Тут и я на такие слова ея обернулся и ее заприметил. Типами-то, знаешь, кого у нас зовут. Немного я осерчал. Глазами на нее сверкнул и пошел дальше. Больше она мне так вот на людях и не попадалась. Болтали, что она за станицей пшеницу мерила, и какие-то кулечки на колосья одевала с непонятными надписями, на басурманском языке, но я, опять повторяю, с ней не встречался и мало этим интересовался — своих делов по горло было.

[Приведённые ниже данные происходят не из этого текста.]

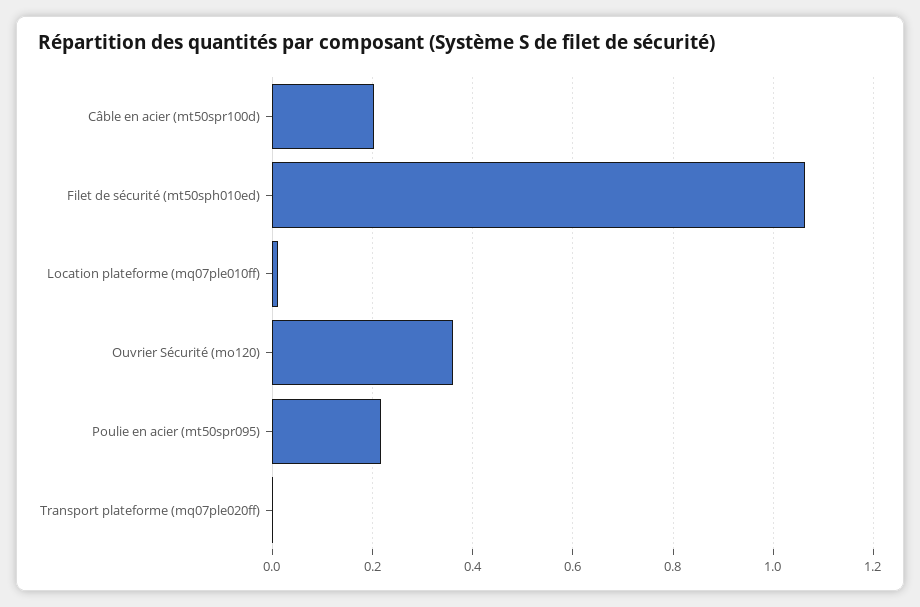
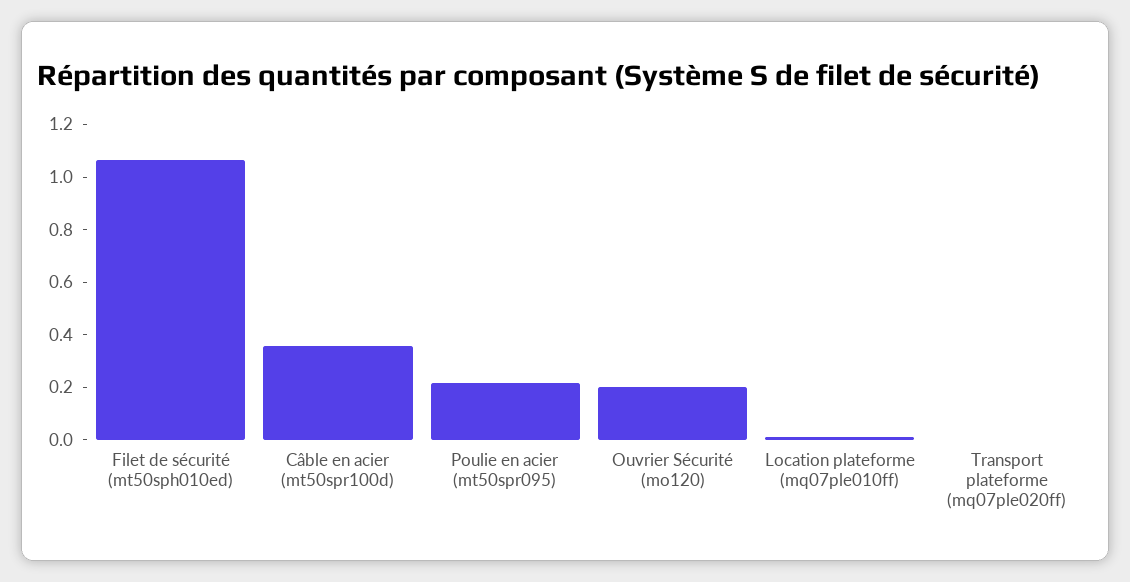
Câble en acier (mt50spr100d): 0.2 -> 0.35
Ouvrier Sécurité (mo120): 0.36 -> 0.2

К уборке дело шло. Я, то в винограднике кручусь, то вырву часок, на рыбальство пойду. Домой редко наведывался. Фрукты с каждым днем поспевали. Созрели поздние вишни. И случилась такая вещь: что ни пройду домой, что ни пройдусь по саду, что ни загляну в халабуду — кто-то в ней целую груду косточек от вишень набрасывает.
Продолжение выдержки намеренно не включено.